REVUE DE WEB – Les journaux étrangers se penchent sur le choix des socialistes français…

François Hollande, ou le «triomphe de Monsieur ordinaire.» La formule du Guardian traduit un sentiment unanime de la presse internationale, qui, comme la BBC, voit dans François Hollande l’ «anti-Sarkozy».

«Il était connu comme l’homme tranquille (en français dans le texte), celui qui ne fait pas de bruit, aimable, à l’humour vif mais quelqu’un de normal et un peu ennuyeux», décrit le Guardian. Die Welt explique-même pourquoi son caractère et son physique lui ont valu le surnom de «Flamby, ein Karamell pudding». Mais le Guardian note «une transformation», avec un candidat qui a perdu «des kilos, ses costumes froissés et ses lunettes cerclées». «Si certains pensent qu’il a également perdu de sa bonhomie, ce Hollande plus sec, sérieux et combatif, pourrait battre Nicolas Sarkozy et devenir président», conclut le quotidien britannique.

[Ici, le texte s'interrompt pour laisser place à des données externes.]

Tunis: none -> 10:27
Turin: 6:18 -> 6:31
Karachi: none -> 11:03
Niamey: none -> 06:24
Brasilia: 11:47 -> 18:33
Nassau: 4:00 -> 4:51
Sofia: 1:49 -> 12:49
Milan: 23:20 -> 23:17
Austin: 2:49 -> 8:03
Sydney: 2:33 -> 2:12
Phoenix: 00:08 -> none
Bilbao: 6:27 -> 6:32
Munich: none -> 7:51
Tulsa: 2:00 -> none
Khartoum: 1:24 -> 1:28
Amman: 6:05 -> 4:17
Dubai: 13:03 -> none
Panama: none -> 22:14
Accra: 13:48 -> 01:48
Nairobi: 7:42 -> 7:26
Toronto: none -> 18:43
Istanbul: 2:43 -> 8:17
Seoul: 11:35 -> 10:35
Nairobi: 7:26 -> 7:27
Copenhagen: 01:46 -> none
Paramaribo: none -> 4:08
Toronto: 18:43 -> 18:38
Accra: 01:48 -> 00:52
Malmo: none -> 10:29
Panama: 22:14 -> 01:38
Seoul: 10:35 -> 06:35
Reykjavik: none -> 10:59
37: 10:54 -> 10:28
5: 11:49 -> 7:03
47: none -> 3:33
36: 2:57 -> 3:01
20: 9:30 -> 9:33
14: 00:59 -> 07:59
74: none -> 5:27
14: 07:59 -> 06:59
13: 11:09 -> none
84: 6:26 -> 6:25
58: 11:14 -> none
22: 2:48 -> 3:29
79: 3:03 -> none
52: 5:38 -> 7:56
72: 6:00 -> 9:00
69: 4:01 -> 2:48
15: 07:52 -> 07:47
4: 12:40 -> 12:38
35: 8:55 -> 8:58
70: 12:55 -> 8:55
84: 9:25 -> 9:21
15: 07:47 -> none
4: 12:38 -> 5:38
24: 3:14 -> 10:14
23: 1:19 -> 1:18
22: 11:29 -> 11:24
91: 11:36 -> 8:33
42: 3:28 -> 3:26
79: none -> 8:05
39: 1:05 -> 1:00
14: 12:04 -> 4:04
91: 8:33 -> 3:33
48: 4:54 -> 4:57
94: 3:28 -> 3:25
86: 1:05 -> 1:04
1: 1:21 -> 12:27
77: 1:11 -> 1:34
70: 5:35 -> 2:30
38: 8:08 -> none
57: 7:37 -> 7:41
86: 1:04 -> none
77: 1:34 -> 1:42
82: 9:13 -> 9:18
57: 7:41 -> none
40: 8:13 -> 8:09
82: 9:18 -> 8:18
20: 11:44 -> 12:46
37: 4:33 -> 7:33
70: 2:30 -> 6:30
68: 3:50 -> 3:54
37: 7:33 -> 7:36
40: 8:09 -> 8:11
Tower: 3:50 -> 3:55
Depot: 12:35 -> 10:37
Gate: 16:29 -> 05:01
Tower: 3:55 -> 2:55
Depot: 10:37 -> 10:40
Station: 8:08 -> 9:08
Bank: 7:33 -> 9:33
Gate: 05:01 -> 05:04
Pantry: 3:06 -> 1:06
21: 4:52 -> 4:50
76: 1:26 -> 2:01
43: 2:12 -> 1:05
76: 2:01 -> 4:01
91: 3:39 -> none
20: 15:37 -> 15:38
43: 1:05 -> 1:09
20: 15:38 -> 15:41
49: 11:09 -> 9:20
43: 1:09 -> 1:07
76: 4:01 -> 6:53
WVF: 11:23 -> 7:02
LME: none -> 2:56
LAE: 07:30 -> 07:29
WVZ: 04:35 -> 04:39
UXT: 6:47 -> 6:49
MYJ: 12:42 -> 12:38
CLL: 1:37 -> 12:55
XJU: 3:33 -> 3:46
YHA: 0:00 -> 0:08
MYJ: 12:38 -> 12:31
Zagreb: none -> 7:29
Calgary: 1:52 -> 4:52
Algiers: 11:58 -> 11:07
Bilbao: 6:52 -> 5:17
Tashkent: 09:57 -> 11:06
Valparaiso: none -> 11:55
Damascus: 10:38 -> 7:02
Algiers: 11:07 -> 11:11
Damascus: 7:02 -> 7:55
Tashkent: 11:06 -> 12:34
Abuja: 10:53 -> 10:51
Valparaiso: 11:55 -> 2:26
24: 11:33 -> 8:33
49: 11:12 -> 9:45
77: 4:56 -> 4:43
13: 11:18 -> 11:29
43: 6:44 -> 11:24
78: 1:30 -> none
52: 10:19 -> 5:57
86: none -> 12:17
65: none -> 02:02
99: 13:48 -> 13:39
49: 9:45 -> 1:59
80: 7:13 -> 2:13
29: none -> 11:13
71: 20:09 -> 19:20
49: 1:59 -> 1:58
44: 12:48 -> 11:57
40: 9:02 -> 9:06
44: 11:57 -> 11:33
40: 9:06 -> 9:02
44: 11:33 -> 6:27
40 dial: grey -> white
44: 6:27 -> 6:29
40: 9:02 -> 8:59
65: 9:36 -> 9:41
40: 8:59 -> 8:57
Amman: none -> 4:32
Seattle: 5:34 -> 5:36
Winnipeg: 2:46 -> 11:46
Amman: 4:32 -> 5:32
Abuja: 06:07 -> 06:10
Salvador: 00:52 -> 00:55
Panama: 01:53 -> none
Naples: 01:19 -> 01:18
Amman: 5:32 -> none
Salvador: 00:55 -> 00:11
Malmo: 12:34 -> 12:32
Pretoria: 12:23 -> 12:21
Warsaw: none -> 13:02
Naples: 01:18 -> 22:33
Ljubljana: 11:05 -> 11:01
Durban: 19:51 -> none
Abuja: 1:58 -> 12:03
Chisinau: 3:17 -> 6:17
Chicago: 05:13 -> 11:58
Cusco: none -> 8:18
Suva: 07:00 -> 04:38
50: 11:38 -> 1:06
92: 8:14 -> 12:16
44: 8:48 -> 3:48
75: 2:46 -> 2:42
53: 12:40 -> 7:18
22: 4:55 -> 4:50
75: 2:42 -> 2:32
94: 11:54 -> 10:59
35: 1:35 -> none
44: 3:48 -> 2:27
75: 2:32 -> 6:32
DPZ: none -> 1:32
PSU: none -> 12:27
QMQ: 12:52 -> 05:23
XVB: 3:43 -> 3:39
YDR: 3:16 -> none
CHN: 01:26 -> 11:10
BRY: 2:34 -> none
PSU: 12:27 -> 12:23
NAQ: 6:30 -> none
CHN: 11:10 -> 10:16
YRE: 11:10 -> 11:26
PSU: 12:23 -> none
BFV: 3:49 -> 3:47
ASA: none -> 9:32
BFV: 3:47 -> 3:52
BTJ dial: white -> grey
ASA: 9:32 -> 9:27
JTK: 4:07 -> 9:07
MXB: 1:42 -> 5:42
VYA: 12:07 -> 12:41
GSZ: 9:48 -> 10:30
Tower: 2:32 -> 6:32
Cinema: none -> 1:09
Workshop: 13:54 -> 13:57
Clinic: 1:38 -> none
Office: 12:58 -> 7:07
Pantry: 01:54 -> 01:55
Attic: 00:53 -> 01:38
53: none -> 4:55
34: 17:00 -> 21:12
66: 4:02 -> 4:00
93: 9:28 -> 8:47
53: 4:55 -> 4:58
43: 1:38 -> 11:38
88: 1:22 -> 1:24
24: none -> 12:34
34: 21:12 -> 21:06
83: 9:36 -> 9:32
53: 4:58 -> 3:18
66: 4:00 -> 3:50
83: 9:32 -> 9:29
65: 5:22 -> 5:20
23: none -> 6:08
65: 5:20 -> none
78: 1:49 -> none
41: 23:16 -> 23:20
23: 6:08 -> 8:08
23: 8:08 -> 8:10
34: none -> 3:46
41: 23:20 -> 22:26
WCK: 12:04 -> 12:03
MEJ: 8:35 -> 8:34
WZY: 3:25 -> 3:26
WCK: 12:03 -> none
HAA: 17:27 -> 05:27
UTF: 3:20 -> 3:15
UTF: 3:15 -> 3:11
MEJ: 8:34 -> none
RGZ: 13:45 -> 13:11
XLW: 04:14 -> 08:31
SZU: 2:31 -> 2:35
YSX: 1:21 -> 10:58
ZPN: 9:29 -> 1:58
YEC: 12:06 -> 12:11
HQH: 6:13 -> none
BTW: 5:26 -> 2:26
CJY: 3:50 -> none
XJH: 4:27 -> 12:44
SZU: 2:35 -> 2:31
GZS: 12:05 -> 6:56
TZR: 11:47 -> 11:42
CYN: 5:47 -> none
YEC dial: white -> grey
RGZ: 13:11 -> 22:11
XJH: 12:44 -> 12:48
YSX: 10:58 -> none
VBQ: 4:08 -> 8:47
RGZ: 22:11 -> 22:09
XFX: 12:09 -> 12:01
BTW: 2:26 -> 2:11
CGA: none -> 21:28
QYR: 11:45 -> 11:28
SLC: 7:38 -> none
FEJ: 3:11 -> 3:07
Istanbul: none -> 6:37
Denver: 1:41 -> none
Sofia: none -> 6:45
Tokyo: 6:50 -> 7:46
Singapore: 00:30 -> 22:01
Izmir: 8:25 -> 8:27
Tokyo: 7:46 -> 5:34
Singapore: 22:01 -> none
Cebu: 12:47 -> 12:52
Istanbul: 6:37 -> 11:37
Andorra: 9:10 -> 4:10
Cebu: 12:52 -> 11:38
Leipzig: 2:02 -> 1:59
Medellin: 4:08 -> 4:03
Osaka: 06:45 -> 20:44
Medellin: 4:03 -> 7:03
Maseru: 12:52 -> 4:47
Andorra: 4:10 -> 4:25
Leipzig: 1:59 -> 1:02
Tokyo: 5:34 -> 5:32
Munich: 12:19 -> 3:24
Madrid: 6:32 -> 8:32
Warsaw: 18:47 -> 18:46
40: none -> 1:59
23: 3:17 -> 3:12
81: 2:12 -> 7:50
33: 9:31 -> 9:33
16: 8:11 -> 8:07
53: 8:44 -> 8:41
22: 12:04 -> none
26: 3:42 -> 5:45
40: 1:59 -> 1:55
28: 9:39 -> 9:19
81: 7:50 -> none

Face à «l’hyperprésident Sarkozy», le «gentil» François Hollande va devoir prouver «ses qualités d’homme d’Etat», analyse le Washington Post, qui rappelle que le leader socialiste n’a «jamais occupé de fonctions gouvernementales.» «Il est quasi-inconnu hors de France, et ses critiques disent qu’il dispose d’une expérience internationale trop limitée pour diriger une nation qui dispose de l’arme atomique», relève le quotidien.

Hollande, un «dinosaure»

The Economist, lui, a des problèmes avec Hollande et les «dinosaures» socialistes en général. «Martine Aubry et François Hollande semblent congelés dans le passé, en 1981», écrit l’hebdomadaire. «Ils veulent revenir à l’âge de la retraite à 60 ans et créer 300.000 emplois publics. Ils supportent les réductions des déficits mais refusent d’inscrire le principe d’une règle d’or dans la constitution. Leur refrain, c’est ‘plus d’impôts’ et pas ‘moins de dépenses’.» Le New York Times voit cependant dans François Hollande un «centriste pragmatique». Pour Douglas Yates, de l’Université américaine de Paris, les propositions de cadres socialistes de nationaliser les banques ne sont «que des promesses de campagne pour surfer sur l’anti-sarkozysme»

Hollande peut-il gagner? Il va d’abord devoir «rassembler son camp et surtout une gauche fragmentée», estime le Zeit. Malgré les sondages, Douglas Yates mise sur une victoire de Nicolas Sarkozy, qui pourrait «bénéficier d’un report des voix de Marine Le Pen au 2e tour». En revanche, The Economist conclut qu’après «le tourbillon Sarkozy, un président normal est peut-être ce dont les électeurs français ont envie.»